Don Rice, program director of the National Science Foundation's Division of Ocean Sciences, said the method that led to the discovery of uncharted regions of the ocean floor provided high resolution details and information about the ocean's floor structure and system, along with its geothermal processes.

He adds this will allow future research that will hopefully answer the mysteries of how the ocean's geophysical processes work, especially those strongly linked to earthquakes and volcanoes.

According to David Sandwell, geophysicist and lead author of the study from the Scripps Institution of Oceanography, the seamounts are abyssal hills and the most common land formations found anywhere on Earth.

This new and improved map of the ocean floor will be pivotal in adding to the information and data scientists possess, especially about seafloor depth. Some 80 percent of the ocean is still uncharted and unexplored.

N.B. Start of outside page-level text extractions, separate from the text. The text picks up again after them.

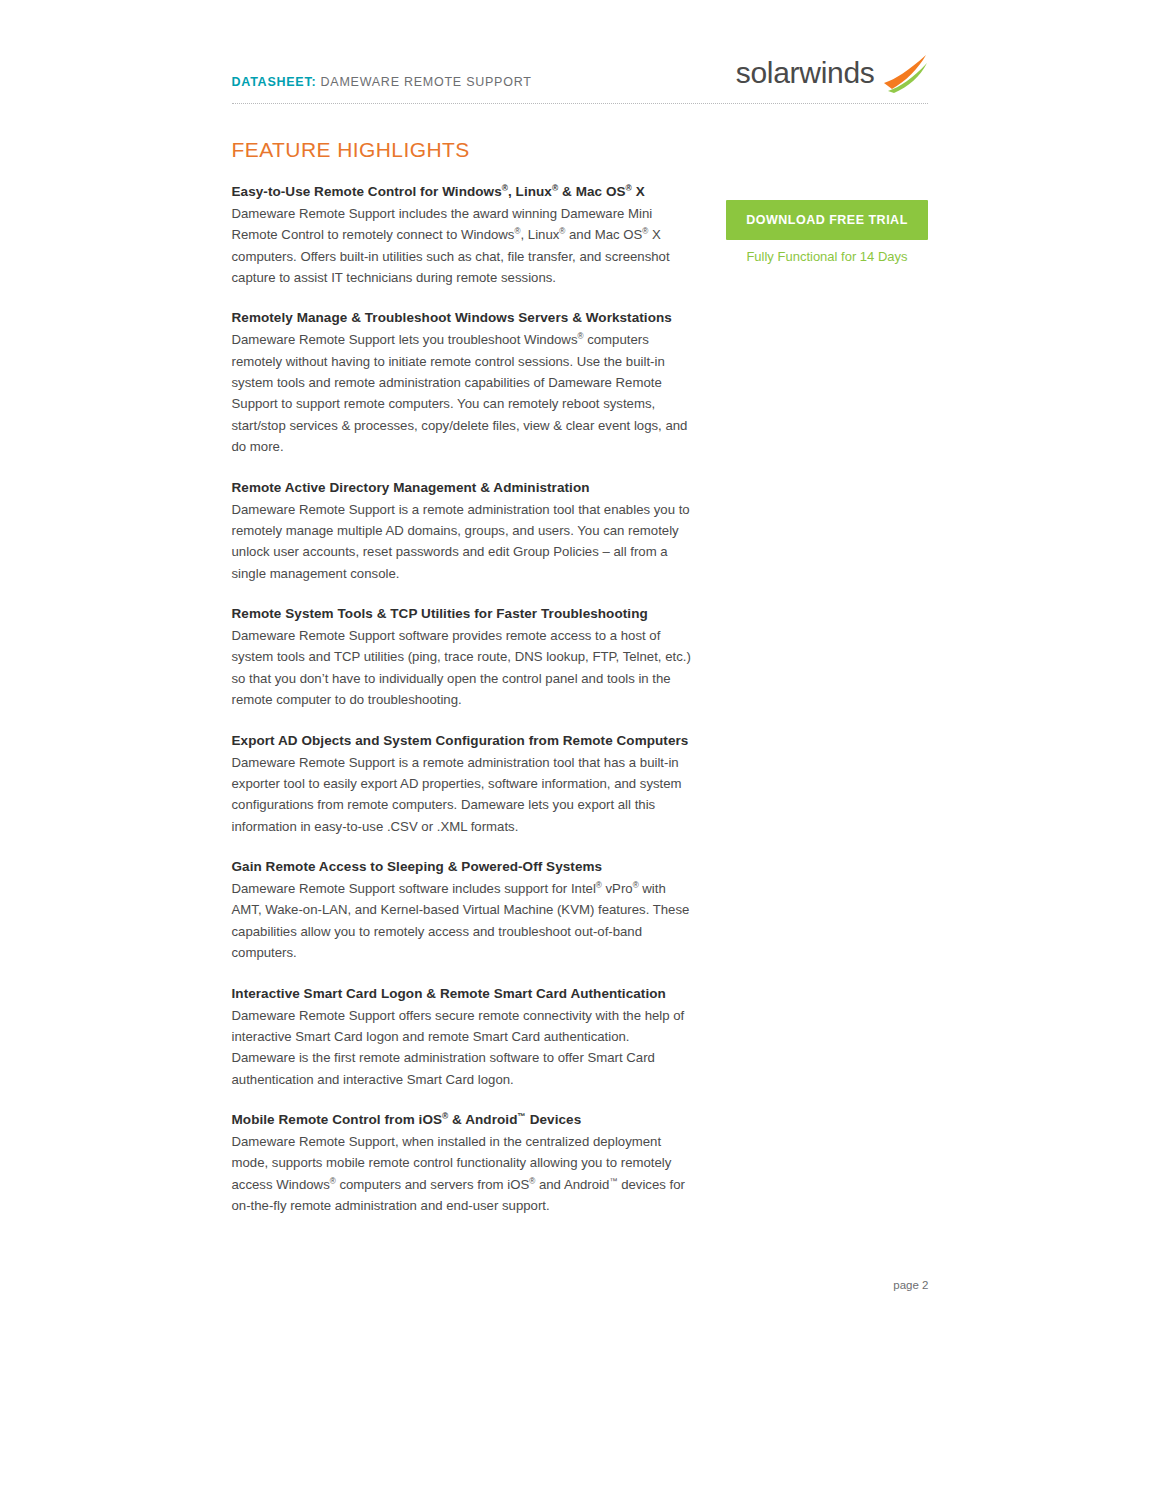DATASHEET: DAMEWARE REMOTE SUPPORT
solarwinds
Feature Highlights
Easy-to-Use Remote Control for Windows®, Linux® & Mac OS® X
Dameware Remote Support includes the award winning Dameware Mini Remote Control to remotely connect to Windows®, Linux® and Mac OS® X computers. Offers built-in utilities such as chat, file transfer, and screenshot capture to assist IT technicians during remote sessions.
Remotely Manage & Troubleshoot Windows Servers & Workstations
Dameware Remote Support lets you troubleshoot Windows® computers remotely without having to initiate remote control sessions. Use the built-in system tools and remote administration capabilities of Dameware Remote Support to support remote computers. You can remotely reboot systems, start/stop services & processes, copy/delete files, view & clear event logs, and do more.
Remote Active Directory Management & Administration
Dameware Remote Support is a remote administration tool that enables you to remotely manage multiple AD domains, groups, and users. You can remotely unlock user accounts, reset passwords and edit Group Policies – all from a single management console.
Remote System Tools & TCP Utilities for Faster Troubleshooting
Dameware Remote Support software provides remote access to a host of system tools and TCP utilities (ping, trace route, DNS lookup, FTP, Telnet, etc.) so that you don’t have to individually open the control panel and tools in the remote computer to do troubleshooting.
Export AD Objects and System Configuration from Remote Computers
Dameware Remote Support is a remote administration tool that has a built-in exporter tool to easily export AD properties, software information, and system configurations from remote computers. Dameware lets you export all this information in easy-to-use .CSV or .XML formats.
Gain Remote Access to Sleeping & Powered-Off Systems
Dameware Remote Support software includes support for Intel® vPro® with AMT, Wake-on-LAN, and Kernel-based Virtual Machine (KVM) features. These capabilities allow you to remotely access and troubleshoot out-of-band computers.
Interactive Smart Card Logon & Remote Smart Card Authentication
Dameware Remote Support offers secure remote connectivity with the help of interactive Smart Card logon and remote Smart Card authentication. Dameware is the first remote administration software to offer Smart Card authentication and interactive Smart Card logon.
Mobile Remote Control from iOS® & Android™ Devices
Dameware Remote Support, when installed in the centralized deployment mode, supports mobile remote control functionality allowing you to remotely access Windows® computers and servers from iOS® and Android™ devices for on-the-fly remote administration and end-user support.
Download Free Trial
Fully Functional for 14 Days
page 2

New features such as the continental seamounts that links South America to Africa along with ridges located in the Gulf of Mexico are now included in Google's Ocean Maps.

Data for this new map of the ocean floor was collected by the European Space Agency's CryoSat-2 satellite used for monitoring polar ice, and NASA's Jason-1 satellite that has been measuring and mapping gravity fields for the past decade.

This particular study is funded by the National Science Foundation and supported by ConocoPhillips, the U.S. Office of Naval Research and the National Geospatial-Intelligence Agency.